[Collected data]
»»
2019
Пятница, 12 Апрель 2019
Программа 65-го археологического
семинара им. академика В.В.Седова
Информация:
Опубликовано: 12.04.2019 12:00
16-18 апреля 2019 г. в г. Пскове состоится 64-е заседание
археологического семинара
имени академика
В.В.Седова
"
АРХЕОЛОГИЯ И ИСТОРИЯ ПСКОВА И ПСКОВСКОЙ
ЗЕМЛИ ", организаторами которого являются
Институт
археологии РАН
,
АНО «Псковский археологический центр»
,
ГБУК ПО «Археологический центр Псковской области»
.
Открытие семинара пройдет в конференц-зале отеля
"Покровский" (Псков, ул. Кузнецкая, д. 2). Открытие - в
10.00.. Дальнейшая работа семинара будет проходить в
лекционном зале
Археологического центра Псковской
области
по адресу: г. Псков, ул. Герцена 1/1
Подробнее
««
* **About this task**: Your reply must repeat the entries above exactly and in full.

* **Answer section**:
2019
Пятница, 12 Апрель 2019
Программа 65-го археологического
семинара им. академика В.В.Седова
Информация:
Опубликовано: 12.04.2019 12:00
16-18 апреля 2019 г. в г. Пскове состоится 64-е заседание
археологического семинара
имени академика
В.В.Седова
"
АРХЕОЛОГИЯ И ИСТОРИЯ ПСКОВА И ПСКОВСКОЙ
ЗЕМЛИ ", организаторами которого являются
Институт
археологии РАН
,
АНО «Псковский археологический центр»
,
ГБУК ПО «Археологический центр Псковской области»
.
Открытие семинара пройдет в конференц-зале отеля
"Покровский" (Псков, ул. Кузнецкая, д. 2). Открытие - в
10.00.. Дальнейшая работа семинара будет проходить в
лекционном зале
Археологического центра Псковской
области
по адресу: г. Псков, ул. Герцена 1/1
Подробнее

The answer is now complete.